Riprese video esclusive dall'interno di una prigione cambogiana, pubblicate da Amnesty International il mese scorso, hanno mostrato un sovraffollamento estremo e condizioni di detenzione disumane. In risposta, un portavoce del dipartimento carcerario ha ammesso che "ogni giorno è come una bomba a orologeria" per un'epidemia di Covid-19 nelle strutture detentive.

Eppure, ad oggi, le autorità cambogiane non sono riuscite a intraprendere alcuna azione per ridurre la popolazione carceraria, anche se altri paesi della regione, tra cui la Thailandia, il Myanmar e l'Indonesia, hanno rilasciato decine di migliaia di persone a rischio, tra cui persone detenute con accuse legate agli stupefacenti. 
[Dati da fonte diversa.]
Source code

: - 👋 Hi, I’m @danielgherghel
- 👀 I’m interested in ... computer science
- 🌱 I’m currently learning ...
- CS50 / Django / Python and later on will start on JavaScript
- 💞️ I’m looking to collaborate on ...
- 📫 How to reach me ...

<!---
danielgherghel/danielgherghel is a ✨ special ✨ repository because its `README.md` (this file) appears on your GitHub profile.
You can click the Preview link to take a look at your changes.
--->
Tortura nei centri di disintossicazione

Anche se i centri di disintossicazione affermano di fornire cure alle persone tossicodipendenti, in pratica operano come luoghi di abuso. Ogni persona intervistata da Amnesty International ha fornito resoconti dettagliati di abusi fisici che equivalgono a torture o altri maltrattamenti commessi dal personale del centro o dai cosiddetti "capi stanza" - detenuti incaricati dal personale di far rispettare la disciplina.

Thyda, detenuta nel centro di disintossicazione Orkas Khnom a Phnom Penh nel 2019, ha detto ad Amnesty International: "Questa [violenza] l’hanno subita tutti ed è normale. Violenze come questa erano parte della routine quotidiana; parte del loro programma".

Un altro, Sarath, ha descritto il suo primo giorno in un centro di disintossicazione, dove è stato mandato all'età di 17 anni: "Appena la guardia se n'è andata, il “capo stanza”ha cominciato a picchiarmi. Sono rimasto privo di sensi, quindi non ricordo cosa è successo dopo".

Anche i centri di detenzione per tossicodipendenti sono stati oggetto di denunce di violenze sessuali e di decessi durante la detenzione. L'indagine di Amnesty International ha portato alla luce numerose nuove accuse in questo senso. Phanith, un ex capo stanza, ha raccontato ad Amnesty International di aver visto un detenuto "incatenato per le mani e i piedi in modo da non potersi muovere". E il capo dell'edificio lo ha picchiato in quel modo fino alla morte".

Basta approcci punitivi verso i tossicodipendenti

L'approccio duro delle autorità cambogiane nei confronti delle persone tossicodipendenti non ha raggiunto il suo obiettivo primario di ridurre il consumo di droga e i danni correlati. Ha però scatenato una crisi di salute pubblica e dei diritti umani catastrofica, che ha colpito le fasce più povere e a rischio della popolazione.

Eppure esistono alternative chiare e basate su prove scientifiche. La politica internazionale sugli stupefacenti è cambiata negli ultimi anni e ha portato a riforme radicali a favore di alternative che proteggano meglio la salute pubblica e i diritti umani, compresa la depenalizzazione dell'uso e del possesso di droghe per uso personale. Il Ministero della Salute cambogiano ha recentemente fatto alcuni passi nella giusta direzione, aumentando la disponibilità di trattamenti la cui efficacia è stata testata in contesti comunitari.

Tuttavia, è essenziale che tutti i centri di disintossicazione vengano chiusi tempestivamente e permanente. Le persone che vi sono detenute devono essere rilasciate immediatamente, con la disponibilità di sufficienti servizi sanitari e sociali.

Inoltre, le autorità cambogiane dovrebbero procedere senza indugio verso l'attuazione delle misure che si sono impegnate ad adottare al Consiglio per i diritti umani delle Nazioni Unite nel 2019, così da mettere in atto una nuova politica sulle droghe che si allontani dal proibizionismo e protegga pienamente i diritti delle persone tossicodipendenti e delle altre comunità colpite.

"In Cambogia, e in tutto il mondo, la cosiddetta “guerra alla droga” è fallita. Ma ci sono chiare alternative già sperimentate che proteggono meglio i diritti umani. Le autorità cambogiane devono consegnare alla storia le politiche abusive, la detenzione arbitraria e la criminalizzazione, e abbracciare una nuova politica all’insegna di efficacia e compassione", ha detto Nicholas Bequelin.